Construction comes with a blizzard of unforeseen problems, but St. John’s Medical Center has avoided at least one flurry it didn’t see coming.
At the hospital’s board of trustees meeting in late October, St. John’s CEO Dr. Paul Beaupre announced that Sage Living construction had eliminated the hospital’s on-campus space to store snow removed from its parking lots.
Usually, whatever snow could be put in the northwest corner was piled to the side of the parking lot, but with a huge blue fence surrounding that area, St. John’s was facing an expensive endeavor to truck the snow off-site.
“We’re looking at a delta of about $200,000,” Beaupre told the board, an increase from $450,000 a winter to $650,000.

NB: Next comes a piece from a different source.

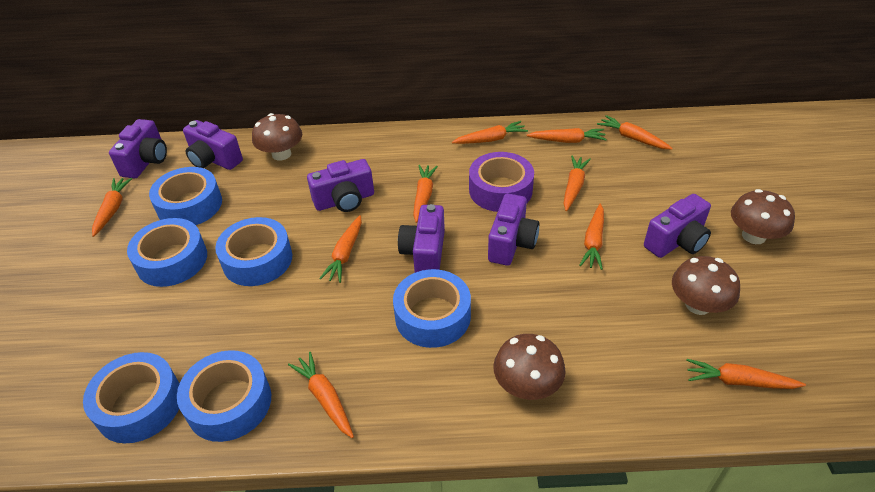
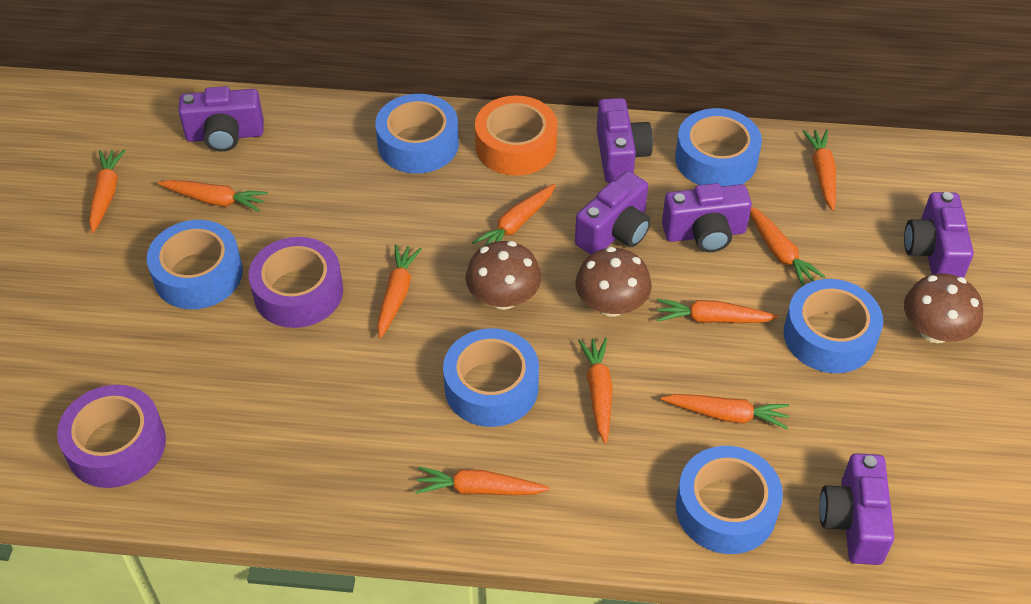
brown mushroom: 4 -> 3
orange tape: 0 -> 1
purple tape: 1 -> 2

Since then, Beaupre said, the hospital entered into an agreement with a private landowner, who wishes to remain anonymous, Beaupre said. He called the arrangement “a salvation for us,” to dump snow on their just-outside-town land.
The change should save St. John’s about $150,000, meaning snow removal will be just $50,000 more expensive this winter.
In October, Beaupre told the board he hoped to be able to use the Teton County fairgrounds parking lot, which he understood to be for governmental entities. Though St. John’s is a nonprofit institution, it collects tax money through a mill levy and has a publicly elected board of trustees, making it a semigovernmental entity.
Using the fairgrounds would have reduced the hospital’s bill because it wouldn’t have to truck snow outside town limits, but Beaupre said the town nixed the proposal.
Street Manager Sam Jewison, who oversees snow removal in town, said that besides an informal conversation with the contractor that removes the hospital’s snow, he didn’t receive a request to use the parking lot, though he wouldn’t have supported a new entity joining the mix.
“We permit snow from the library and the post office and government parking lots,” he said. “If we let one extra person dump there, where do we draw the line?”
Beaupre recognizes with What the Sam Hill — a colloquial name for the fairground’s snow pile — already sticking around until May, adding more snow to the mound isn’t really an option.
“They’re really basically already at capacity,” Beaupre said. “When you drive by that mountain of snow, it’s not the prettiest thing to look at.”
To save money the hospital also entered into an arrangement with the National Elk Refuge, its neighbor to the north. With an expanse of open land that’s downright enviable in Jackson, the Refuge has ample room for extra snow. Beaupre approached officials to ask if the hospital could send some of its excess powder over the fence onto the federal preserve.
He told the board he got the idea from something he heard: Jackson Hole Airport pushes snow from its property onto contiguous Grand Teton National Park land.
“We do blow snow onto the park, with their approval,” Airport Director Jim Elwood said. “We’re committed to keep it as clean of debris as we can make it, and we walk the property line in the spring and clean it.”
Beaupre hoped Refuge officials would be just as cooperative, and he found support in Acting Manager Cris Dippel. They came to agreement that once the hospital is at capacity for where it can store snow, it can shoot snow over the fence.
It can’t use salt in its parking lots, and it has to make sure the elk are back from the fence before blowing any snow. But as for how far the elk have to be from the fence — 100 yards, 200 yards — that’s a bit loose.
“It’s more of a handshake agreement,” Dippel said.